# Dataset entries:
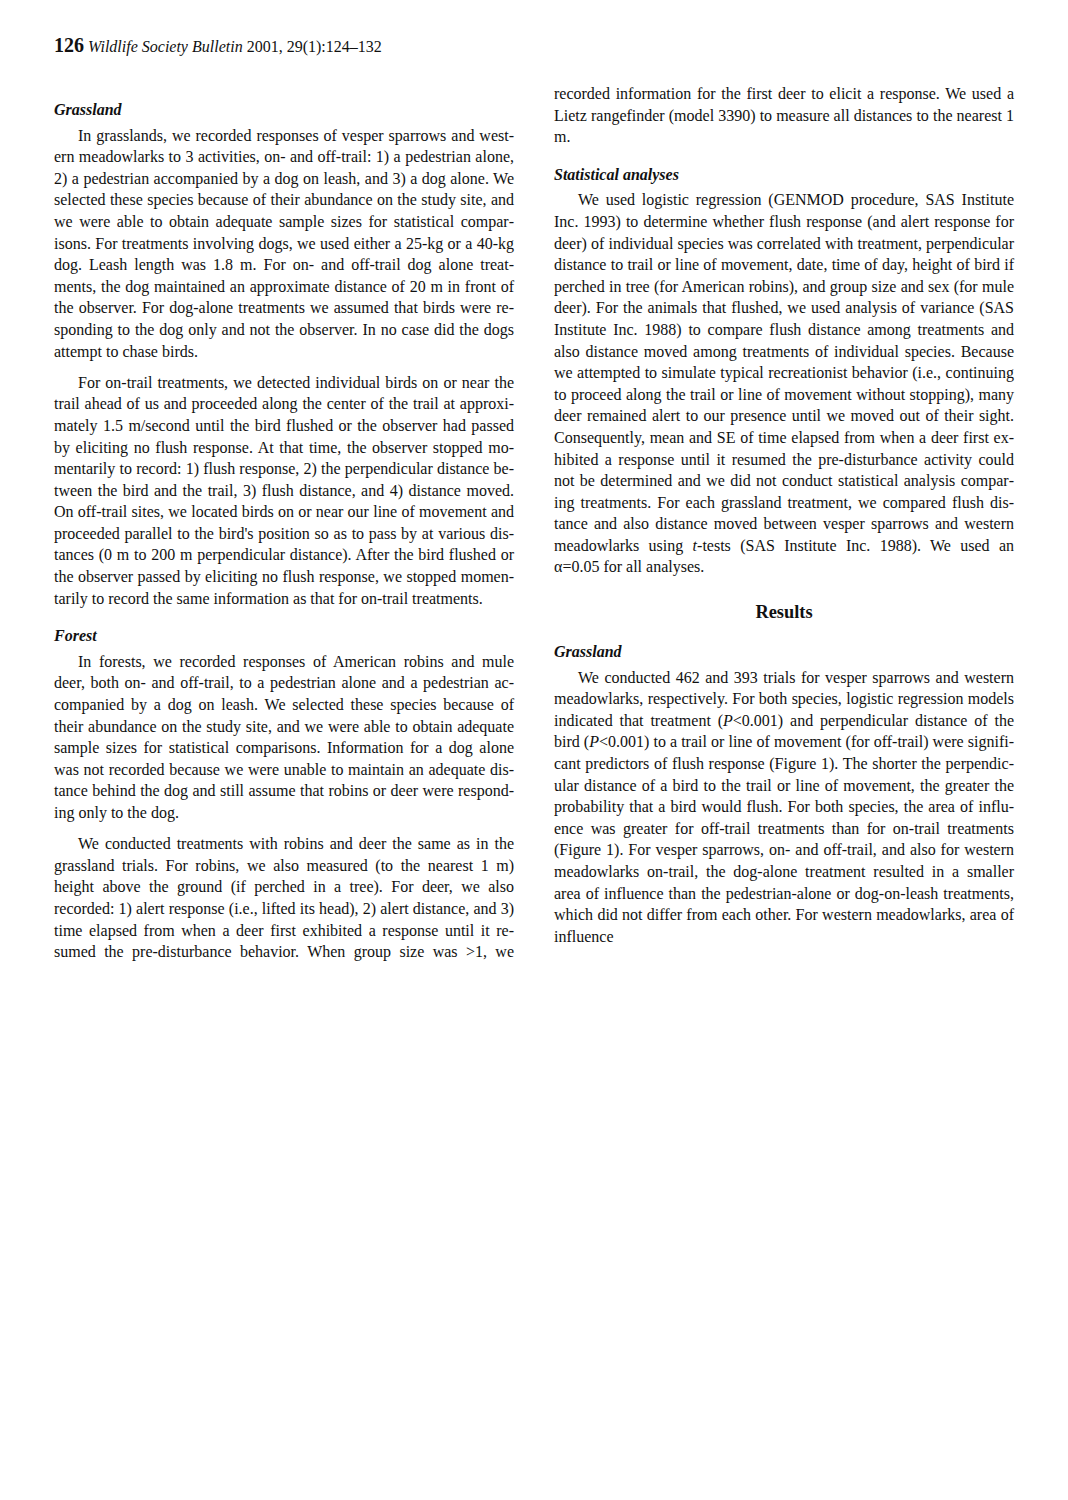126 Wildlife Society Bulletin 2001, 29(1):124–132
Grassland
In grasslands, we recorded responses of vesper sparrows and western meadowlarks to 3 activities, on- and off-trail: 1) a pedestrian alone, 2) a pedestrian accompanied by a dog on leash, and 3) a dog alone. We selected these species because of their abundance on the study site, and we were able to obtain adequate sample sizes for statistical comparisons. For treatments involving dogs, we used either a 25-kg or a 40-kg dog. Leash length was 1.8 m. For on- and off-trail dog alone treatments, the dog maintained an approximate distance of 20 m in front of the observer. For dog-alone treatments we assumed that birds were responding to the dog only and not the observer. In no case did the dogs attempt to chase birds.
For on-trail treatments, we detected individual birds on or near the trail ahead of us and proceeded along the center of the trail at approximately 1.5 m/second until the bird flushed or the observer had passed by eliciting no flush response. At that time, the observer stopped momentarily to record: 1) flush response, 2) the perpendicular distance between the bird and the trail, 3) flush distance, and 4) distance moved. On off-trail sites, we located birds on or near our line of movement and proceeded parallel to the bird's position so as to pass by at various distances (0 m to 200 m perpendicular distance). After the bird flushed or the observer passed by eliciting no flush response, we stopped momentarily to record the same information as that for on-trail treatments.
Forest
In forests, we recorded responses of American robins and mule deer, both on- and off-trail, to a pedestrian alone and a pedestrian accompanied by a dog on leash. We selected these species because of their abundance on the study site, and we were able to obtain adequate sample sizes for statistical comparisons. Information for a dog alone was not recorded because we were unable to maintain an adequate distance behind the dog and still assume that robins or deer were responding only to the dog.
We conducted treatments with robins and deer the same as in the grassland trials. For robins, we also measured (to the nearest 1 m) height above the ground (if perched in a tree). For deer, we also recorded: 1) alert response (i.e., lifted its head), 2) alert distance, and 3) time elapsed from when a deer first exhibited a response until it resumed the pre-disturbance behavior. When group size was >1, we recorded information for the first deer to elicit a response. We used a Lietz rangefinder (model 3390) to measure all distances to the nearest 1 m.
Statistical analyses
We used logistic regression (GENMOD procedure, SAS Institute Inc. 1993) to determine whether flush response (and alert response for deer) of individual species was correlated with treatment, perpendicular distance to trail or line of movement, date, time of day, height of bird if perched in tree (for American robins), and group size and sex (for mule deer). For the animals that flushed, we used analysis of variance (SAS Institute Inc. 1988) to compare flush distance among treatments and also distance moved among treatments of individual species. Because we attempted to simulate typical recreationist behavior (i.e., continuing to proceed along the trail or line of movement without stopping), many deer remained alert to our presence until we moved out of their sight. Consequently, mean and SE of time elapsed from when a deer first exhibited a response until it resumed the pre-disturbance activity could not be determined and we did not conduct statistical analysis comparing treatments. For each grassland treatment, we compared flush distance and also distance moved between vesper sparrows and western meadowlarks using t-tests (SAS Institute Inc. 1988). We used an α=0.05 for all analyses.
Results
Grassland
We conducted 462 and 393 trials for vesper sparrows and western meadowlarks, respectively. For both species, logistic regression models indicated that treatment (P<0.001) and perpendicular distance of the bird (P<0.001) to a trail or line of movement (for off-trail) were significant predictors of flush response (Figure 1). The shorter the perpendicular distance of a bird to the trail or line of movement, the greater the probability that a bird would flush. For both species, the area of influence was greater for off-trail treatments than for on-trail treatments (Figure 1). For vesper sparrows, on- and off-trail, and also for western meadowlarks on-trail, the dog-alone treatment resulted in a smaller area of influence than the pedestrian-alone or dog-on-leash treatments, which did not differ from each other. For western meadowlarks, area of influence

...

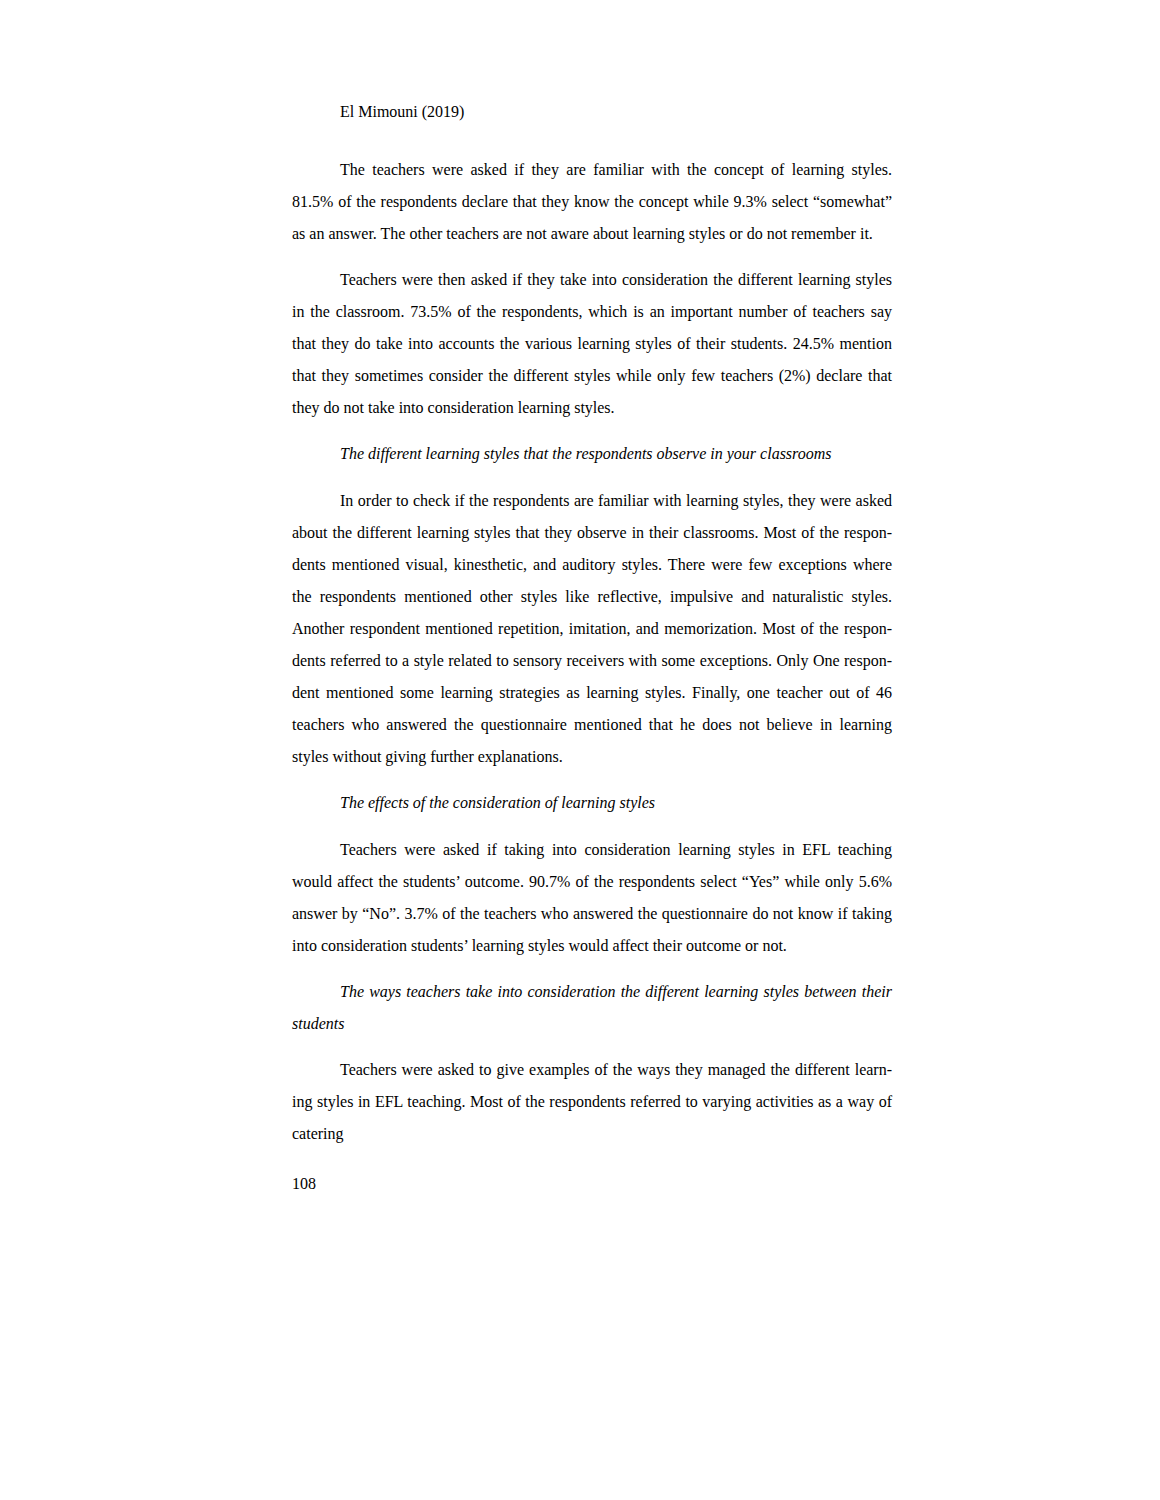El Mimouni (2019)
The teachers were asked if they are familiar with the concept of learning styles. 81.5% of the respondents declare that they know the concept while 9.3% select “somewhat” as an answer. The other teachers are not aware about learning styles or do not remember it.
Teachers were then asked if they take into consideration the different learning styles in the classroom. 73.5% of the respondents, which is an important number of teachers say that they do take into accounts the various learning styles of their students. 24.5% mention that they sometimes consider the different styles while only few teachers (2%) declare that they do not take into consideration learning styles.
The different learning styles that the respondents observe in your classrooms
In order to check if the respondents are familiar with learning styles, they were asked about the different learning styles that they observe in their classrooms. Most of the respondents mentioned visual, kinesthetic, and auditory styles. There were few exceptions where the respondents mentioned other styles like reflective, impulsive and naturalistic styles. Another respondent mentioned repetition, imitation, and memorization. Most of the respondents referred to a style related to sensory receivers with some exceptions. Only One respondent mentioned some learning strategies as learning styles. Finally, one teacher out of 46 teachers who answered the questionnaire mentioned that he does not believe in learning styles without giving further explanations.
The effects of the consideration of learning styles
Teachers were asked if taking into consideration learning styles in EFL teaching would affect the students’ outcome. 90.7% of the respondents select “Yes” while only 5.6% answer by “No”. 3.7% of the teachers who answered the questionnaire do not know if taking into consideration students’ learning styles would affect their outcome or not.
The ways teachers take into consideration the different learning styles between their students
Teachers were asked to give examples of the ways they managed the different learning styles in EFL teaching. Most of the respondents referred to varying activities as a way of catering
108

# Prompt:
Scan the lines above for "For on-trail treatments, we" and for "In forests, we". Repeat exactly the line holding each of them and every line in between.

# Written solution:
For on-trail treatments, we detected individual birds on or near the trail ahead of us and proceeded along the center of the trail at approximately 1.5 m/second until the bird flushed or the observer had passed by eliciting no flush response. At that time, the observer stopped momentarily to record: 1) flush response, 2) the perpendicular distance between the bird and the trail, 3) flush distance, and 4) distance moved. On off-trail sites, we located birds on or near our line of movement and proceeded parallel to the bird's position so as to pass by at various distances (0 m to 200 m perpendicular distance). After the bird flushed or the observer passed by eliciting no flush response, we stopped momentarily to record the same information as that for on-trail treatments.
Forest
In forests, we recorded responses of American robins and mule deer, both on- and off-trail, to a pedestrian alone and a pedestrian accompanied by a dog on leash. We selected these species because of their abundance on the study site, and we were able to obtain adequate sample sizes for statistical comparisons. Information for a dog alone was not recorded because we were unable to maintain an adequate distance behind the dog and still assume that robins or deer were responding only to the dog.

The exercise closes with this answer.